A controversial change due to be brought about in the proposed Renters’ Reform Bill is the abolition of Section 21 evictions, which is intended to ‘professionalise’ the private rented sector.
However, research carried out by Leaders Romans Group (LRG) has found that Section 21 is rarely overused, and even more rarely misused.
Currently, Section 21 of the Housing Act 1988 allows landlords to evict tenants without having to give a reason and tenants’ representatives believe that this leaves them vulnerable to so-called ‘no fault’ eviction and so afraid to complain to their landlord.
However, LRG surveyed 271 landlords across its estate agency brands Gibbs Gillespie, Hose Rhodes Dickson, Leaders, Moginie James, Portico, Romans and Scott Fraser and found that 80% of landlords have never used Section 21. Of those that had, 6% did so when the tenant was in breach of the lease and only 3% where the tenant was not in breach of the lease.
Allison Thompson, national lettings managing director at LRG, commented: “Leaders Romans Group, along with the majority of our landlords, is committed to raising standards. But while we are fully supportive of ‘professionalising’ the private rented sector, many of the proposed changes, including the repeal of Section 21, would pose new challenges to landlords which could penalise both landlords and tenants.

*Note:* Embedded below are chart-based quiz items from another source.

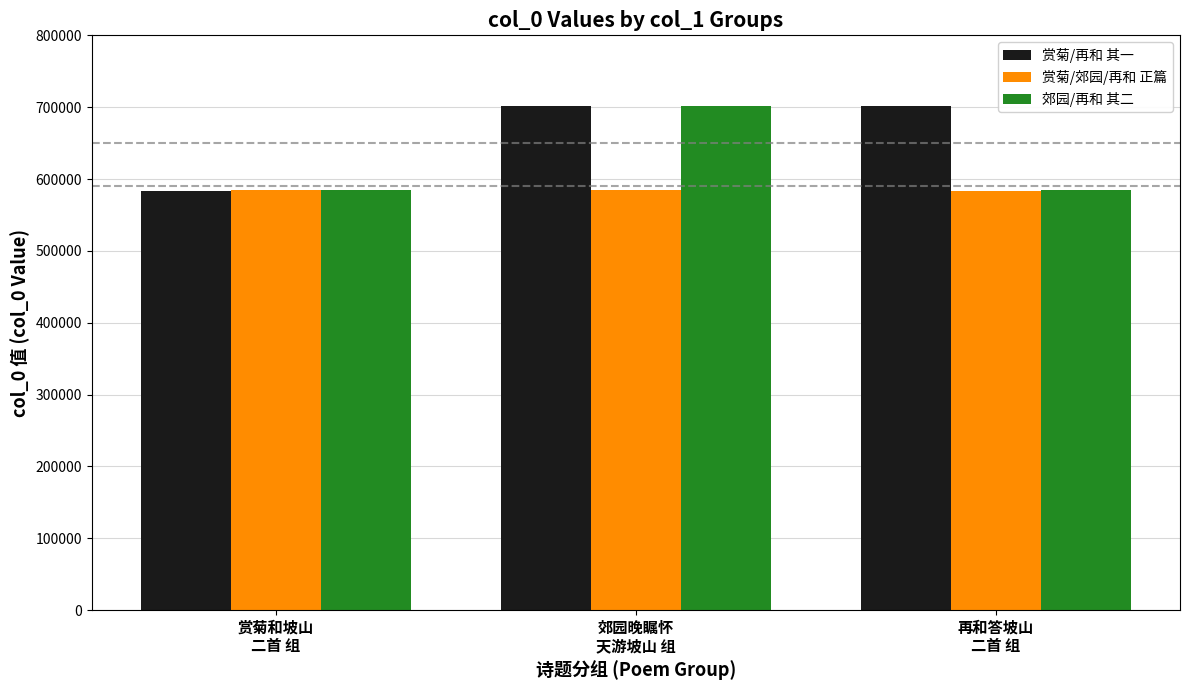

What is the sum of all 赏菊/再和 其一 values?

1987385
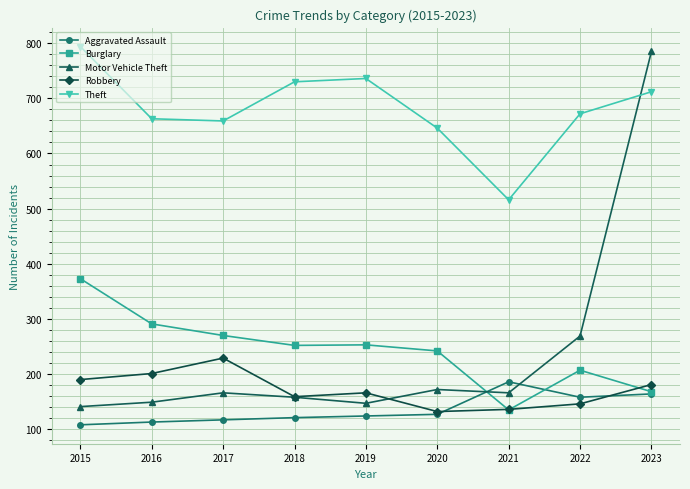

At how many categories does at least one series exceed 550?

8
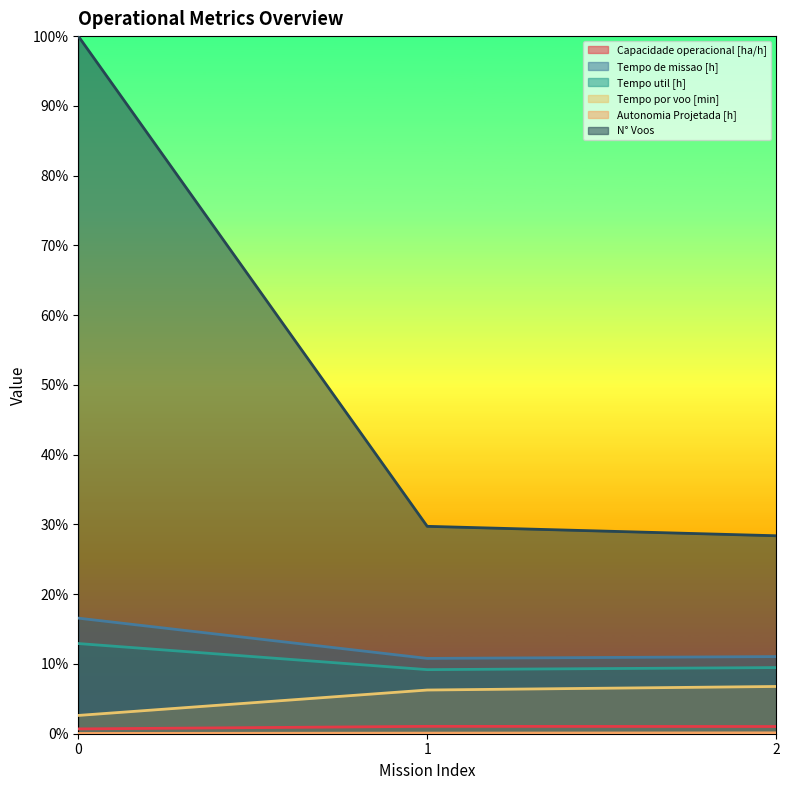

What are all the series names shown in the legend?

Capacidade operacional [ha/h], Tempo de missao [h], Tempo util [h], Tempo por voo [min], Autonomia Projetada [h], N° Voos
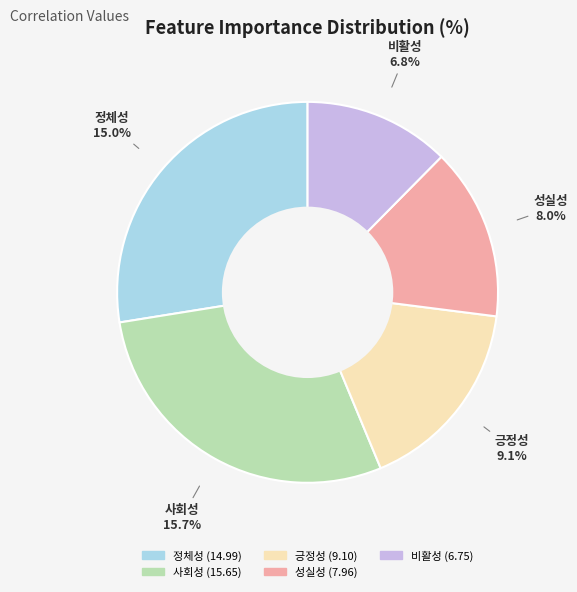

Approximately how many times larger is the value at 긍정성 compared to 성실성?

1.1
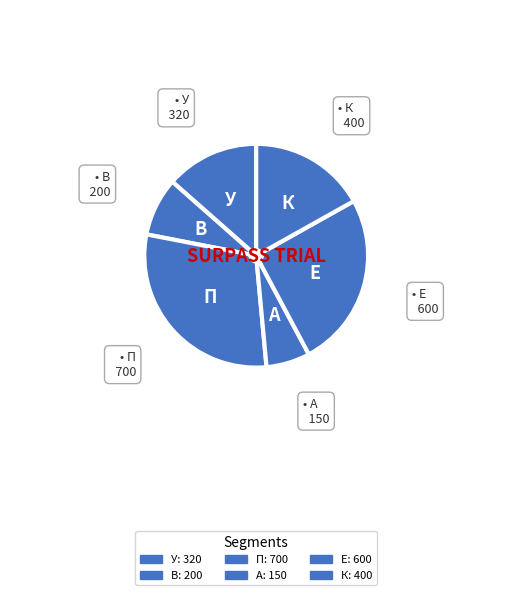

Which slice is the largest?

П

“It is important to bear in mind that private landlords are vital to meeting increased demand in the rental sector and that unnecessary measures which would result in an exodus of landlords from the market would be detrimental to rental affordability.”
LRG also believes that the government should rethink its proposals surrounding assured shorthold tenancies (ASTs). It has been suggested that tenants should be permitted to serve notice of two months’ at any point, but LRG believes this would create considerable uncertainty for landlords, which is “unwelcome in an already challenging market”.
Thompson said: “There has been a request to amend this, so that two months’ notice is only permissible when the tenant had been in the property for at least four months. This compromise would provide some further security for landlords, while allowing flexibility for tenants.”